Every line containing the word "para" must be pulled from the records.

_Dataset excerpts_.
━━━━━━━━━━━━━━━━━━━━━━━━━━━━━━

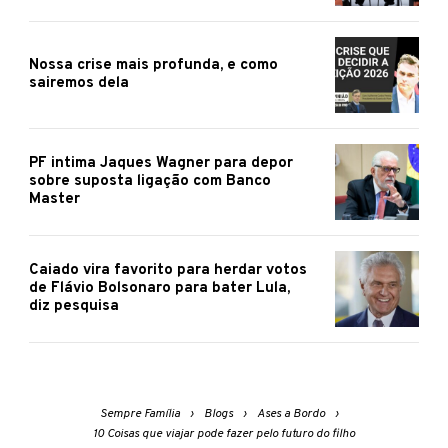
Nossa crise mais profunda, e como
sairemos dela
PF intima Jaques Wagner para depor
sobre suposta ligação com Banco
Master
Caiado vira favorito para herdar votos
de Flávio Bolsonaro para bater Lula,
diz pesquisa
Sempre Família
Blogs
Ases a Bordo
10 Coisas que viajar pode fazer pelo futuro do filho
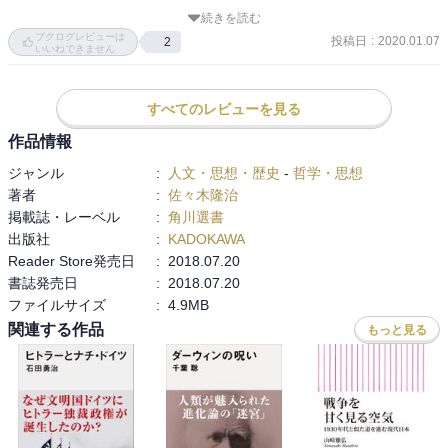
『資本論』の注釈的解説書としては、平田清明の『コンメンタール
続きを読む
『資本』』全4巻（日本評論社）や佐藤金三郎ほか編『資本論を学
ブクログレビューは
投稿日
:
2020.01.07
2
ぶ』（有斐閣）などがありますが、著者自身の研究も含め、最新の
いいねできません
マルクス研究の成果についても触れられているところに特徴があり
ます。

━━━━━━━━━━━━━━━━━━━━━━━━━━━━━━

_Result of this exercise_.
PF intima Jaques Wagner para depor
Caiado vira favorito para herdar votos
de Flávio Bolsonaro para bater Lula,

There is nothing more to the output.